Coming up with the spell she wanted for the drums took even longer, but she wasn’t a composer or a poet.
Once she picked up the lutar again, though, people appeared as if by sorcery, including both Lejun and Rickel, and she waited until her audience had gathered and quieted before beginning the spell.
Show us those singing drums so strong
that raise the Prophet’s coming Darksong …
The mirror obediently displayed three drums, each under an awning of sorts, each bound with copper strips.
At first, Anna could see nothing unusual about the drums, except that each was mounted in a wooden frame that allowed it to swivel. Then she saw the wagon in the background. Each drum had to have taken an entire wagon to transport it. Admittedly, the wagon beds were small—no more than a yard and half wide—but any drum built like that had to have a lot of volume and carrying power—and when set before an angled cliff of hard stone … She nodded. Young as Rabyn was, cruel as the stories reported he was, stupid he was not. He—or someone—had thought out both his abilities and the logistics to support them. And that worried Anna.
“Those are large drums,” Himar announced.
“Very large,” Anna agreed. She sang the release couplet, then blotted her forehead before squatting to replace the lutar in its
case. Kinor gently packed the mirror in its case. Anna stood and picked up the lutar.
“Pale … she is,” murmured Bersan to Lejun.
“Sorcery be hard, hard work, friend,” answered the more experienced guard. “Seen enough I have that it’s a guard I’d rather be.”

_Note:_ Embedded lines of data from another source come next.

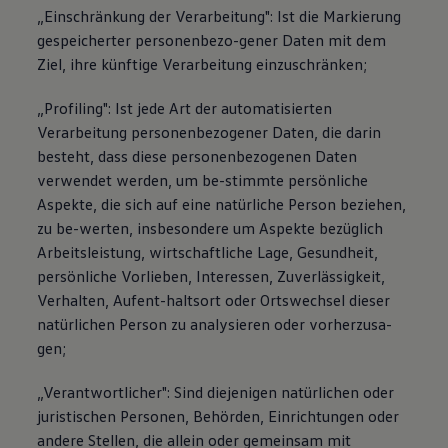
„Einschränkung der Verarbeitung": Ist die Markierung
gespeicherter personenbezo-gener Daten mit dem
Ziel, ihre künftige Verarbeitung einzuschränken;
„Profiling": Ist jede Art der automatisierten
Verarbeitung personenbezogener Daten, die darin
besteht, dass diese personenbezogenen Daten
verwendet werden, um be-stimmte persönliche
Aspekte, die sich auf eine natürliche Person beziehen,
zu be-werten, insbesondere um Aspekte bezüglich
Arbeitsleistung, wirtschaftliche Lage, Gesundheit,
persönliche Vorlieben, Interessen, Zuverlässigkeit,
Verhalten, Aufent-haltsort oder Ortswechsel dieser
natürlichen Person zu analysieren oder vorherzusa-
gen;
„Verantwortlicher": Sind diejenigen natürlichen oder
juristischen Personen, Behörden, Einrichtungen oder
andere Stellen, die allein oder gemeinsam mit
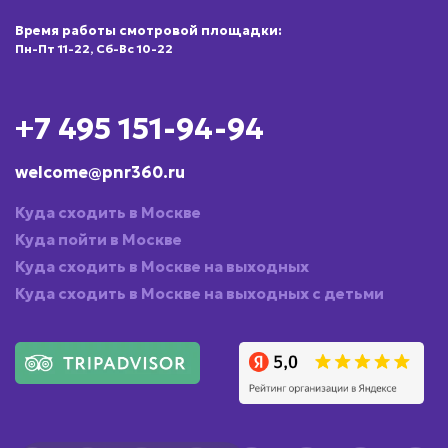
Время работы смотровой площадки:
Пн-Пт 11-22, Сб-Вс 10-22
+7 495 151-94-94
welcome@pnr360.ru
Куда сходить в Москве
Куда пойти в Москве
Куда сходить в Москве на выходных
Куда сходить в Москве на выходных с детьми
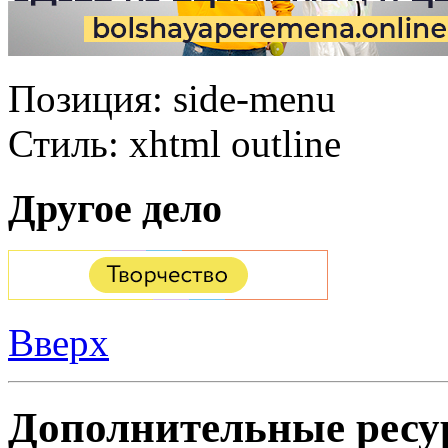
Позиция:
side-menu
Стиль:
xhtml outline
Другое дело
Вверх
Дополнительные ресу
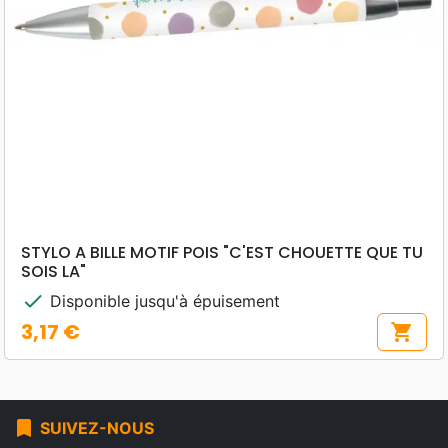
STYLO A BILLE MOTIF POIS "C'EST CHOUETTE QUE TU
SOIS LA"
check
Disponible jusqu'à épuisement
3,17 €
shopping_cart
Prix
bookmark
SUIVEZ-NOUS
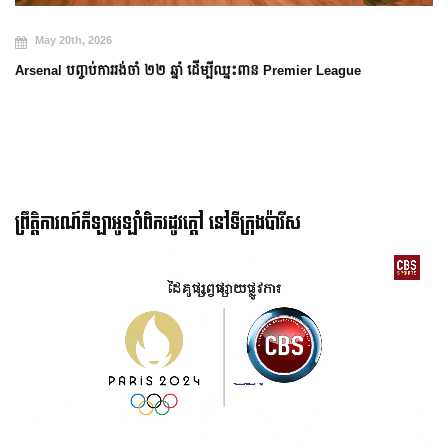
May 20th, 2026
Arsenal បញ្ចប់ការរង់ចាំ ២២ ឆ្នាំ ដើម្បីឈ្នះពាន Premier League
ព្រឹត្តិការណ៍កីឡាអូឡាំពិករដូវក្ដៅ នៅទីក្រុងប៉ារីស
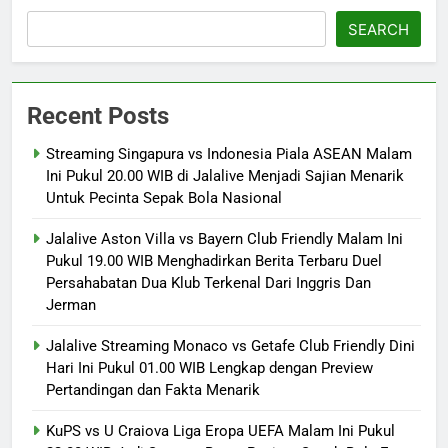
SEARCH
Recent Posts
Streaming Singapura vs Indonesia Piala ASEAN Malam
Ini Pukul 20.00 WIB di Jalalive Menjadi Sajian Menarik
Untuk Pecinta Sepak Bola Nasional
Jalalive Aston Villa vs Bayern Club Friendly Malam Ini
Pukul 19.00 WIB Menghadirkan Berita Terbaru Duel
Persahabatan Dua Klub Terkenal Dari Inggris Dan
Jerman
Jalalive Streaming Monaco vs Getafe Club Friendly Dini
Hari Ini Pukul 01.00 WIB Lengkap dengan Preview
Pertandingan dan Fakta Menarik
KuPS vs U Craiova Liga Eropa UEFA Malam Ini Pukul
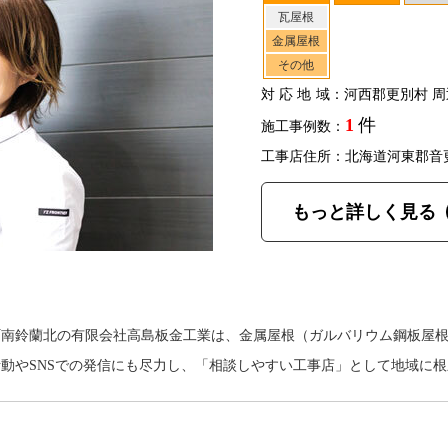
瓦屋根
金属屋根
その他
対応地域
：河西郡更別村 周
1
件
施工事例数：
工事店住所：北海道河東郡音
もっと詳しく見る
町南鈴蘭北の有限会社高島板金工業は、金属屋根（ガルバリウム鋼板屋
動やSNSでの発信にも尽力し、「相談しやすい工事店」として地域に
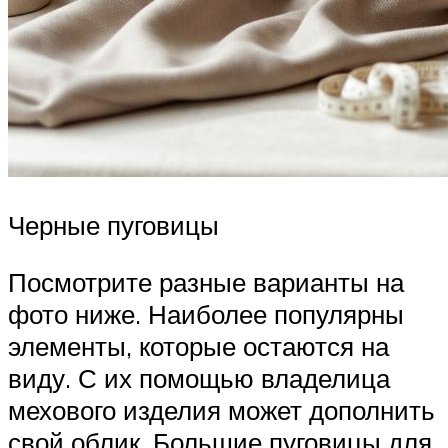
Черные пуговицы
Посмотрите разные варианты на
фото ниже. Наиболее популярны
элементы, которые остаются на
виду. С их помощью владелица
мехового изделия может дополнить
свой облик. Большие пуговицы для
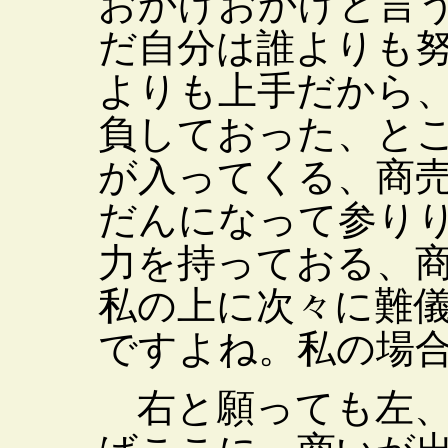
おかげおかげと言
だ自分は誰よりも
よりも上手だから
負しておった、と
が入ってくる、商
だんになって参り
力を持っておる、
私の上に次々に難
ですよね。私の場
右と願っても左、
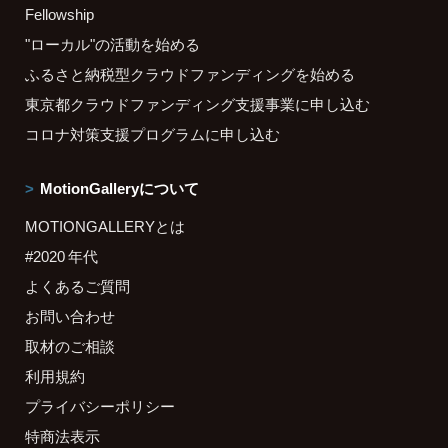
Fellowship
"ローカル"の活動を始める
ふるさと納税型クラウドファンディングを始める
東京都クラウドファンディング支援事業に申し込む
コロナ対策支援プログラムに申し込む
MotionGalleryについて
MOTIONGALLERYとは
#2020 年代
よくあるご質問
お問い合わせ
取材のご相談
利用規約
プライバシーポリシー
特商法表示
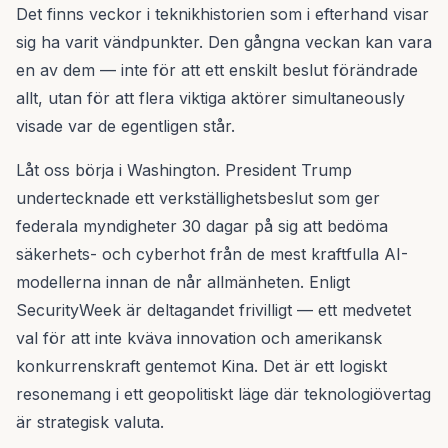
Det finns veckor i teknikhistorien som i efterhand visar
sig ha varit vändpunkter. Den gångna veckan kan vara
en av dem — inte för att ett enskilt beslut förändrade
allt, utan för att flera viktiga aktörer simultaneously
visade var de egentligen står.
Låt oss börja i Washington. President Trump
undertecknade ett verkställighetsbeslut som ger
federala myndigheter 30 dagar på sig att bedöma
säkerhets- och cyberhot från de mest kraftfulla AI-
modellerna innan de når allmänheten. Enligt
SecurityWeek är deltagandet frivilligt — ett medvetet
val för att inte kväva innovation och amerikansk
konkurrenskraft gentemot Kina. Det är ett logiskt
resonemang i ett geopolitiskt läge där teknologiövertag
är strategisk valuta.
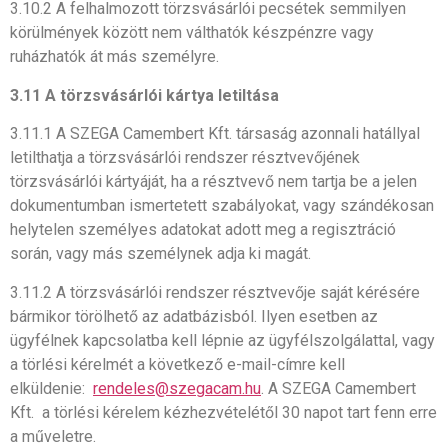
3.10.2 A felhalmozott törzsvásárlói pecsétek semmilyen
körülmények között nem válthatók készpénzre vagy
ruházhatók át más személyre.
3.11 A törzsvásárlói kártya letiltása
3.11.1 A SZEGA Camembert Kft. társaság azonnali hatállyal
letilthatja a törzsvásárlói rendszer résztvevőjének
törzsvásárlói kártyáját, ha a résztvevő nem tartja be a jelen
dokumentumban ismertetett szabályokat, vagy szándékosan
helytelen személyes adatokat adott meg a regisztráció
során, vagy más személynek adja ki magát.
3.11.2 A törzsvásárlói rendszer résztvevője saját kérésére
bármikor törölhető az adatbázisból. Ilyen esetben az
ügyfélnek kapcsolatba kell lépnie az ügyfélszolgálattal, vagy
a törlési kérelmét a következő e-mail-címre kell
elküldenie:
rendeles@szegacam.hu
. A SZEGA Camembert
Kft. a törlési kérelem kézhezvételétől 30 napot tart fenn erre
a műveletre.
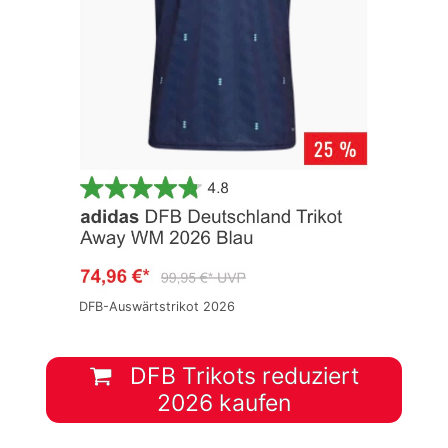
DFB-Auswärtstrikot 2026
DFB Trikots reduziert
2026 kaufen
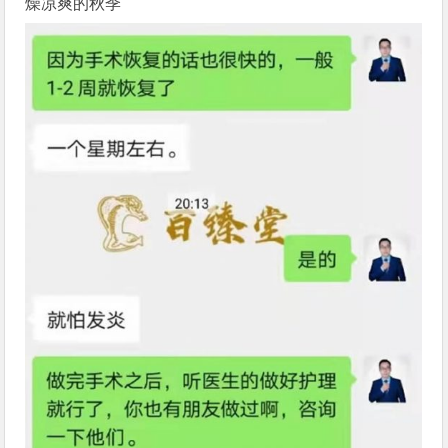
燥凉爽的秋季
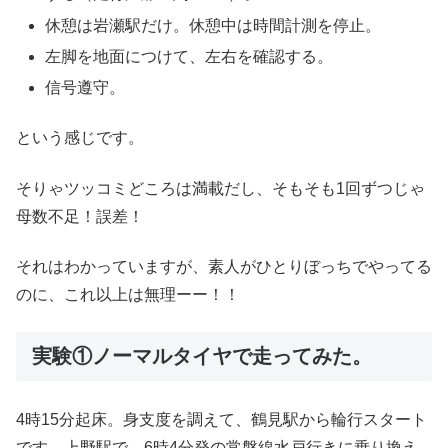
休憩は岩瀬駅だけ。休憩中は時間計測を停止。
左脚を地面につけて、左右を確認する。
信号遵守。
という感じです。
そりゃツッコミどころは満載だし、そもそも1回ずつじゃ
母数不足！誤差！
それはわかっていますが、素人がひとりぼっちでやってる
のに、これ以上は無理ーー！！
実験①ノーマルタイヤで走ってみた。
4時15分起床。身支度を調えて、鶴見駅から輪行スタート
です。上野駅で、6時4分発の常磐線水戸行きに乗り換え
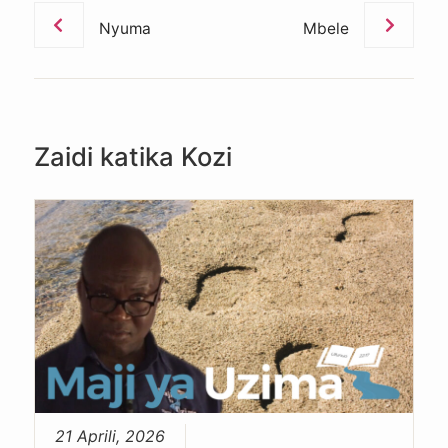
Nyuma
Mbele
Zaidi katika Kozi
21 Aprili, 2026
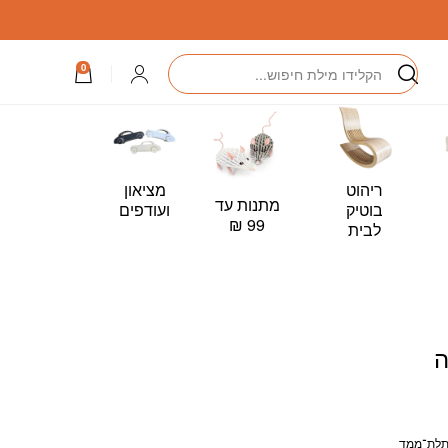
חיפוש
התחברות
0
ריהוט
מציאון
מתנות עד
כרטיס
בוטיק
ועודפים
99 ₪
מתנה –
לבית
Card
ה
תלת־ממד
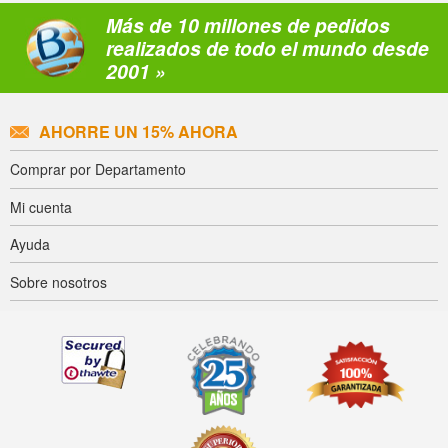
Más de 10 millones de pedidos
realizados de todo el mundo desde
2001 »
AHORRE UN 15% AHORA
Comprar por Departamento
Mi cuenta
Ayuda
Sobre nosotros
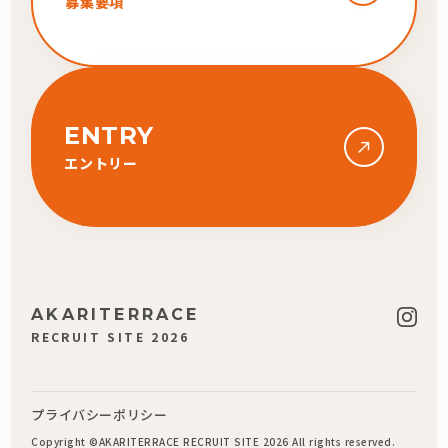
募集要項
ENTRY
エントリー
AKARITERRACE
RECRUIT SITE 2026
プライバシーポリシー
Copyright ©AKARITERRACE RECRUIT SITE 2026 All rights reserved.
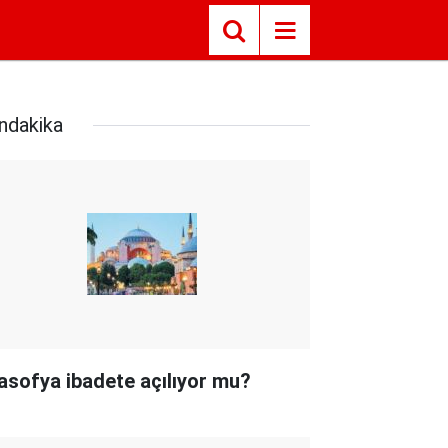
ndakika
asofya ibadete açılıyor mu?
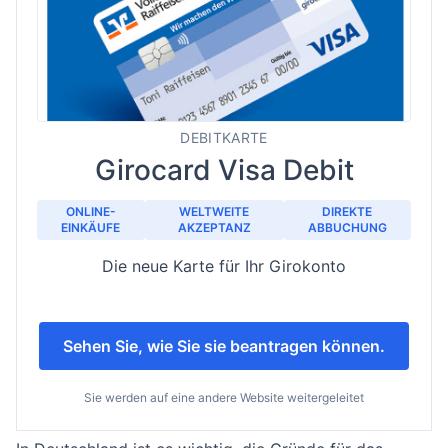
DEBITKARTE
Girocard Visa Debit
ONLINE-
WELTWEITE
DIREKTE
EINKÄUFE
AKZEPTANZ
ABBUCHUNG
Die neue Karte für Ihr Girokonto
Sehen Sie, wie Sie sie beantragen können.
Sie werden auf eine andere Website weitergeleitet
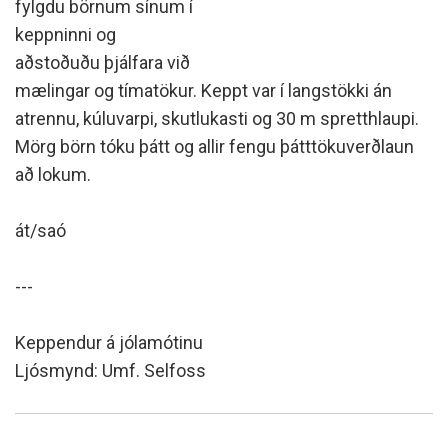
fylgdu börnum sínum í
keppninni og
aðstoðuðu þjálfara við
mælingar og tímatökur. Keppt var í langstökki án
atrennu, kúluvarpi, skutlukasti og 30 m spretthlaupi.
Mörg börn tóku þátt og allir fengu þátttökuverðlaun
að lokum.
át/saó
---
Keppendur á jólamótinu
Ljósmynd: Umf. Selfoss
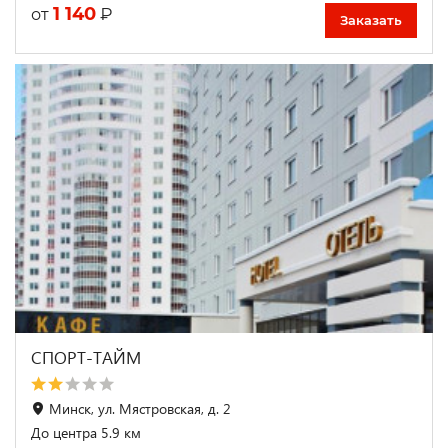
1 140
₽
от
Заказать
СПОРТ-ТАЙМ
Минск, ул. Мястровская, д. 2
До центра 5.9 км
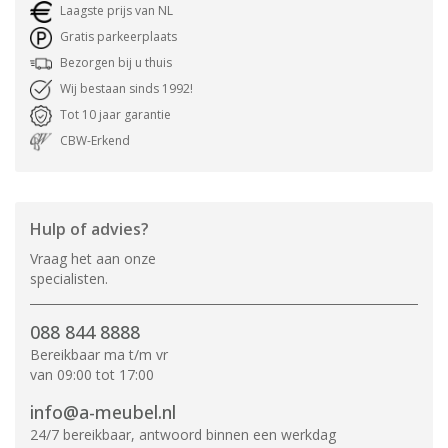
Laagste prijs van NL
Gratis parkeerplaats
Bezorgen bij u thuis
Wij bestaan sinds 1992!
Tot 10 jaar garantie
CBW-Erkend
Hulp of advies?
Vraag het aan onze
specialisten.
088 844 8888
Bereikbaar ma t/m vr
van 09:00 tot 17:00
info@a-meubel.nl
24/7 bereikbaar, antwoord binnen een werkdag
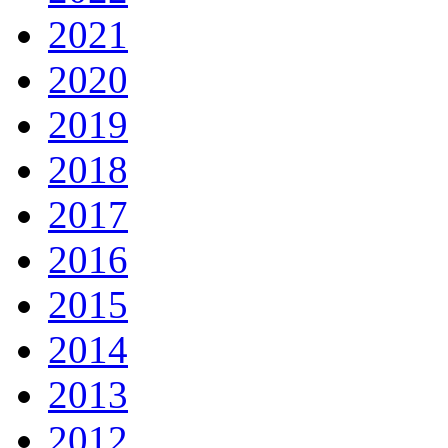
2021
2020
2019
2018
2017
2016
2015
2014
2013
2012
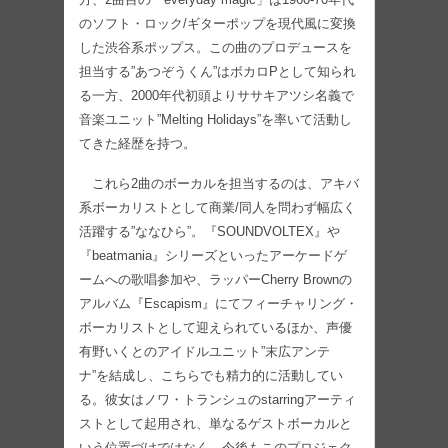
のソフト・ロック/ギターポップを現代風に変換
した渋谷系ポップス。この曲のプロデュースを
担当する”あつぞうくん”はボカロPとして知られ
る一方、2000年代初頭よりササキアツシ名義で
音楽ユニット”Melting Holidays”を率いて活動し
てきた経歴を持つ。
これら2曲のボーカルを担当するのは、アキバ
系ボーカリストとして商業/同人を問わず幅広く
活躍する”ななひら”。『SOUNDVOLTEX』や
『beatmania』シリーズといったアーケードゲ
ームへの歌唱参加や、ラッパーCherry Brownの
アルバム『Escapism』にてフィーチャリング・
ボーカリストとして迎えられているほか、声優
有野いくとのアイドルユニット”末広アンテ
ナ”を結成し、こちらでも精力的に活動してい
る。彼女はノワ・トランシュのstarringアーティ
ストとして起用され、単なるゲストボーカルと
いう位置づけではなく、今後もこのプロジェク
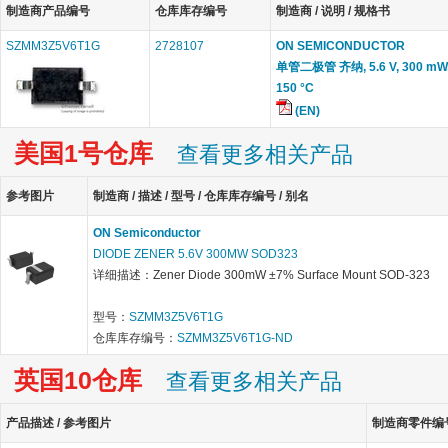
制造商产品编号
仓库库存编号
制造商 / 说明 / 规格书
SZMM3Z5V6T1G
2728107
ON SEMICONDUCTOR
单管二极管 齐纳, 5.6 V, 300 mW,
150 °C
(EN)
美国1号仓库
查看更多相关产品
参考图片
制造商 / 描述 / 型号 / 仓库库存编号 / 别名
ON Semiconductor
DIODE ZENER 5.6V 300MW SOD323
详细描述：Zener Diode 300mW ±7% Surface Mount SOD-323
型号：
SZMM3Z5V6T1G
仓库库存编号：
SZMM3Z5V6T1G-ND
英国10仓库
查看更多相关产品
产品描述 / 参考图片
制造商零件编号 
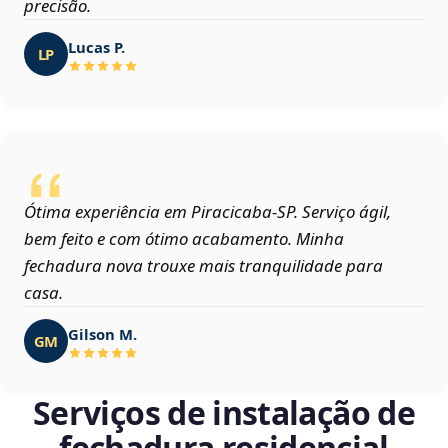
precisão.
Lucas P.
LP
Ótima experiência em Piracicaba‑SP. Serviço ágil,
bem feito e com ótimo acabamento. Minha
fechadura nova trouxe mais tranquilidade para
casa.
Gilson M.
GM
Serviços de instalação de
fechadura residencial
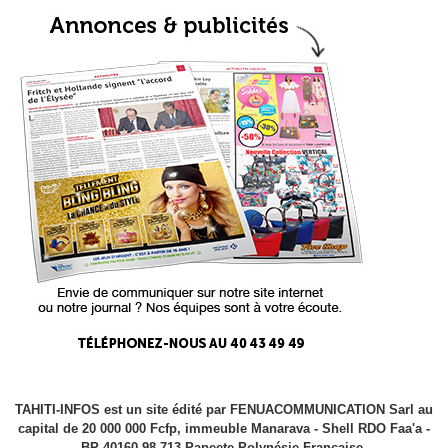
TAHITI-INFOS est un site édité par FENUACOMMUNICATION Sarl au
capital de 20 000 000 Fcfp, immeuble Manarava - Shell RDO Faa'a -
BP 40160 98 713 Papeete Polynésie Française.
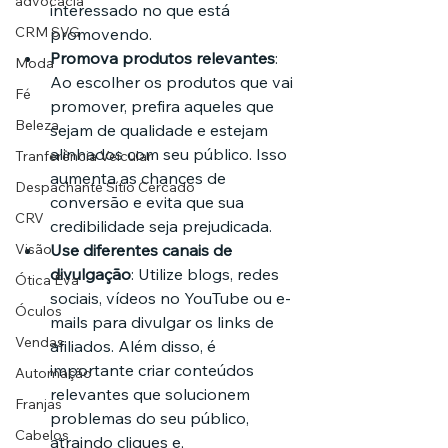
advocacia
interessado no que está 
CRM SVG
promovendo.
Promova produtos relevantes
: 
Moda
Ao escolher os produtos que vai 
Fé
promover, prefira aqueles que 
Beleza
sejam de qualidade e estejam 
alinhados com seu público. Isso 
Tranferência Veicular
aumenta as chances de 
Despachante Sítio Cercado
conversão e evita que sua 
CRV
credibilidade seja prejudicada.
Use diferentes canais de 
Visão
divulgação
: Utilize blogs, redes 
Ótica Eva
sociais, vídeos no YouTube ou e-
Óculos
mails para divulgar os links de 
Vendas
afiliados. Além disso, é 
importante criar conteúdos 
Automação
relevantes que solucionem 
Franjas
problemas do seu público, 
Cabelos
atraindo cliques e, 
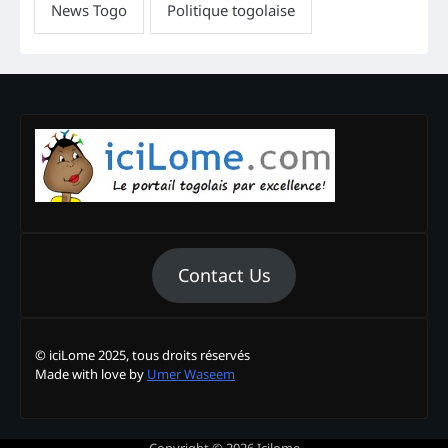
Contact Us
© iciLome 2025, tous droits réservés
Made with love by
Umer Waseem
Copyright © 2026
Icilome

Bersan’s comment about her paleness prompted Anna to walk toward her tent and the food pouch that was waiting there. Would she spend the rest of her life worrying about her blood sugar and energy levels? Probably, and if you don’t, that life will be a short one.
Kinor followed with the mirror in its leather case.
A golden leaf fluttered down in the cool and light breeze, curling almost into a cone shape before dropping to the dusty ground.
“A megaphone … you idiot! That’s it.” And you could make it out of copper or something that wasn’t living. She shook her head—a megaphone wasn’t it, because she’d end up squeezing her voice, but why couldn’t she build her own shell—something parabolic behind her and the players. She didn’t want to exhaust herself with sorcery to make it, and it had to be light enough to go on the handful of wagons they had. Aluminum? She had the feeling that aluminum took too much energy. Another idea that seemed great at first.
“Ah, Lady?” asked Kinor.
“Oh, I’m sorry. I’ll take the mirror now. Thank you. I was thinking.”
Kinor smiled, then handed her the mirror case before bowing and returning to the others.
Inside the small and increasingly dingy tent, Anna reached for the hard crackers and harder yellow cheese, hoping she could think through things after she ate. Or think through them more clearly.